**TASK BRIEF**
Find every line in the listing below that contains the word "smallest", and copy each of those lines. Matching is case-sensitive.

**RECORDS SUPPLIED**
┏━━

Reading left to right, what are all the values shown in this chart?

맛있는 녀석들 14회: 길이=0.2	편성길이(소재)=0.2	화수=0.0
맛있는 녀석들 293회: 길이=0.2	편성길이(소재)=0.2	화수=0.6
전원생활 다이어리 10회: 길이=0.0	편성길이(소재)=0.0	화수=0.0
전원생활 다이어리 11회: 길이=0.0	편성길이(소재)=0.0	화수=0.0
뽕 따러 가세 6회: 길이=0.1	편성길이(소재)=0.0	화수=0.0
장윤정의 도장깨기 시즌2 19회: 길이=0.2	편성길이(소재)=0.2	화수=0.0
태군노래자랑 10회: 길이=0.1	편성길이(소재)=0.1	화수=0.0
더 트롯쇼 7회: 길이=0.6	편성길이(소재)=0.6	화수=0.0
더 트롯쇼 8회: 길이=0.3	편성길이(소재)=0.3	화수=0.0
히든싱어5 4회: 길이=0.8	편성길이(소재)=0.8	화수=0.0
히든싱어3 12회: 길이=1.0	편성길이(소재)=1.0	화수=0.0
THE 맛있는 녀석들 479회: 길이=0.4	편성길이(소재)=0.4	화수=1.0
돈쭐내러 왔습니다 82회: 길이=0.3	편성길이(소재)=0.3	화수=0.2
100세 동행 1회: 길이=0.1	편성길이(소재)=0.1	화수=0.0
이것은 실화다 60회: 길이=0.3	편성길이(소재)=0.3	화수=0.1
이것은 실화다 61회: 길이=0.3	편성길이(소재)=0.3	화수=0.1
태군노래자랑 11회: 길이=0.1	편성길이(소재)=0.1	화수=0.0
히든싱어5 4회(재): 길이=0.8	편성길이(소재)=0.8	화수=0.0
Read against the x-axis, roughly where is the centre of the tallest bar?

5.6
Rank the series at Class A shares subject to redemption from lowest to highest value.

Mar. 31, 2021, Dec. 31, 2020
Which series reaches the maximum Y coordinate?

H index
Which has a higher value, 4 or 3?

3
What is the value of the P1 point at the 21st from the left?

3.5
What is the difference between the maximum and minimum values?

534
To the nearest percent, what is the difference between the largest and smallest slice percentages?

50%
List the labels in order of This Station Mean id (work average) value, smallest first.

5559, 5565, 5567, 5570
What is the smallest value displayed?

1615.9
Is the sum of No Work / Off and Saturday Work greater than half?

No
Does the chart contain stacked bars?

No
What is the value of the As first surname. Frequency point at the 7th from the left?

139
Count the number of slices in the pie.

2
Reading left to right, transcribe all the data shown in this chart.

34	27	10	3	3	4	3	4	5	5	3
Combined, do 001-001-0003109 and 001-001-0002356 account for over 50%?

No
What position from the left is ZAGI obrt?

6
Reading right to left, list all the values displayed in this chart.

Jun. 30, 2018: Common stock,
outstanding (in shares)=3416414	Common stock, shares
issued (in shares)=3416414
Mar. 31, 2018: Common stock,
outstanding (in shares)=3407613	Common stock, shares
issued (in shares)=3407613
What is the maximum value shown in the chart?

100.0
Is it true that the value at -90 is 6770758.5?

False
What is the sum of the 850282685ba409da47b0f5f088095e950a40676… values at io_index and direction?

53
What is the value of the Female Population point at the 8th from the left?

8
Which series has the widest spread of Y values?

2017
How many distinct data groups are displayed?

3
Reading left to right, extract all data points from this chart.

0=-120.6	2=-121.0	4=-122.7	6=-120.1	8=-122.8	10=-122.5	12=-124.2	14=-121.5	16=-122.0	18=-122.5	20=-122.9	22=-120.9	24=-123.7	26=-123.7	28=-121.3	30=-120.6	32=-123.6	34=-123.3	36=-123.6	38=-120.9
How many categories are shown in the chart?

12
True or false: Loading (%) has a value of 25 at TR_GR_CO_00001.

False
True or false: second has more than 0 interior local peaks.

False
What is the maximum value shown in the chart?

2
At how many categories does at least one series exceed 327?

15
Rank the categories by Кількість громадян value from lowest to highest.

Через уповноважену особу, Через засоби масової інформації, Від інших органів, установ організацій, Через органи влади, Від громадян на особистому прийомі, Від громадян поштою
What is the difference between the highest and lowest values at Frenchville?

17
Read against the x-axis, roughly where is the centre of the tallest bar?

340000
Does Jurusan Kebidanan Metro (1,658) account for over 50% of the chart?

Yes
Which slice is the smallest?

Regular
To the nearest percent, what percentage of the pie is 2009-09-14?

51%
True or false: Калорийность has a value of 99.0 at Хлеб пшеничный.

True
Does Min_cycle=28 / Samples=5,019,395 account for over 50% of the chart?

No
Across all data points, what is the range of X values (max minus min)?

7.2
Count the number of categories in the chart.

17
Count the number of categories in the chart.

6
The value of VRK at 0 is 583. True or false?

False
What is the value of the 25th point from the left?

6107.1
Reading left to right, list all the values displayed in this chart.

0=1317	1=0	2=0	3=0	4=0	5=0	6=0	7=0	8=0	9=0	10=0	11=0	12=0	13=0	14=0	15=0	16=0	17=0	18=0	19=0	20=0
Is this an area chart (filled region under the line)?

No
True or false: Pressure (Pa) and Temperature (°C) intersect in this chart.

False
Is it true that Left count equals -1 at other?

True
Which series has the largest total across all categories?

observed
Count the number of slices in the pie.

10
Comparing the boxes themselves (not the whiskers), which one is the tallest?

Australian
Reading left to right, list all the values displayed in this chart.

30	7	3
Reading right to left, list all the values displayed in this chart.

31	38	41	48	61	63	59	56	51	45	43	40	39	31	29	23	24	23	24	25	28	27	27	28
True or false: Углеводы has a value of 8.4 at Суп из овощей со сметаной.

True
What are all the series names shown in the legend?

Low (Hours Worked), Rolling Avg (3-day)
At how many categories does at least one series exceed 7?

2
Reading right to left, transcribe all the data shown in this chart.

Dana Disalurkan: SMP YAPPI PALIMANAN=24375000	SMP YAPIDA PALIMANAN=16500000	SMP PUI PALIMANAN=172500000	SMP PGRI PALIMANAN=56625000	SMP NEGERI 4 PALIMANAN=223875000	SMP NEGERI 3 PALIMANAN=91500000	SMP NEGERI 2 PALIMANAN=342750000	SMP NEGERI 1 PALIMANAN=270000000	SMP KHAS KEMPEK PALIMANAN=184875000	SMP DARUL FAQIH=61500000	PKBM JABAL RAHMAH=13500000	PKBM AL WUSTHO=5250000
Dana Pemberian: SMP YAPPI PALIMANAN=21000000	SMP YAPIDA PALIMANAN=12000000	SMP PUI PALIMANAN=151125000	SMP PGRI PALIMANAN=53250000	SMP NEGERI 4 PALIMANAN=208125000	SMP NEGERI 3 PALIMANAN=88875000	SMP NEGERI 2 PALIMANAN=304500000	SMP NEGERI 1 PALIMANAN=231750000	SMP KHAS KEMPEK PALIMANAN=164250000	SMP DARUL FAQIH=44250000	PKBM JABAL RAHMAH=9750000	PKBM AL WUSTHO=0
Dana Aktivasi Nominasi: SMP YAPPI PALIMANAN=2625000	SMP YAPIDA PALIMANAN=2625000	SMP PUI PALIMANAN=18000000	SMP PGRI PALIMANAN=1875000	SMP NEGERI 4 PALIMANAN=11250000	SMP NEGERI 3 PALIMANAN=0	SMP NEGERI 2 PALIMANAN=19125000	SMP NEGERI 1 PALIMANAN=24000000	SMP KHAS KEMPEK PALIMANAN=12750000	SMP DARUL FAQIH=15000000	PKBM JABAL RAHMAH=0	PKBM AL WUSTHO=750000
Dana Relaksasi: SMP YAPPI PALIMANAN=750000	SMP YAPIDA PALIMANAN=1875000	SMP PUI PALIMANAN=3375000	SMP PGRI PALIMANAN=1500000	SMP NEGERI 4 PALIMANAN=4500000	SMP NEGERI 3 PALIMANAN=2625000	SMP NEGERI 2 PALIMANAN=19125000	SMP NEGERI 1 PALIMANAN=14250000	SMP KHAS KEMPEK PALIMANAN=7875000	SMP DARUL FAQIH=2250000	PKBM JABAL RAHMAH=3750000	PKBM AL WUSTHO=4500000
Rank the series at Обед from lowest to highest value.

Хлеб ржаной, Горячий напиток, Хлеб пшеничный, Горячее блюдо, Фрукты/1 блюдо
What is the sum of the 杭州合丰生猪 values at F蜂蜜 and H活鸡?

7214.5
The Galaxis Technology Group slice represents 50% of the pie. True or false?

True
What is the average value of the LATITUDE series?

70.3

┗━━

**WRITTEN ANSWER**
To the nearest percent, what is the difference between the largest and smallest slice percentages?
List the labels in order of This Station Mean id (work average) value, smallest first.
What is the smallest value displayed?
Which slice is the smallest?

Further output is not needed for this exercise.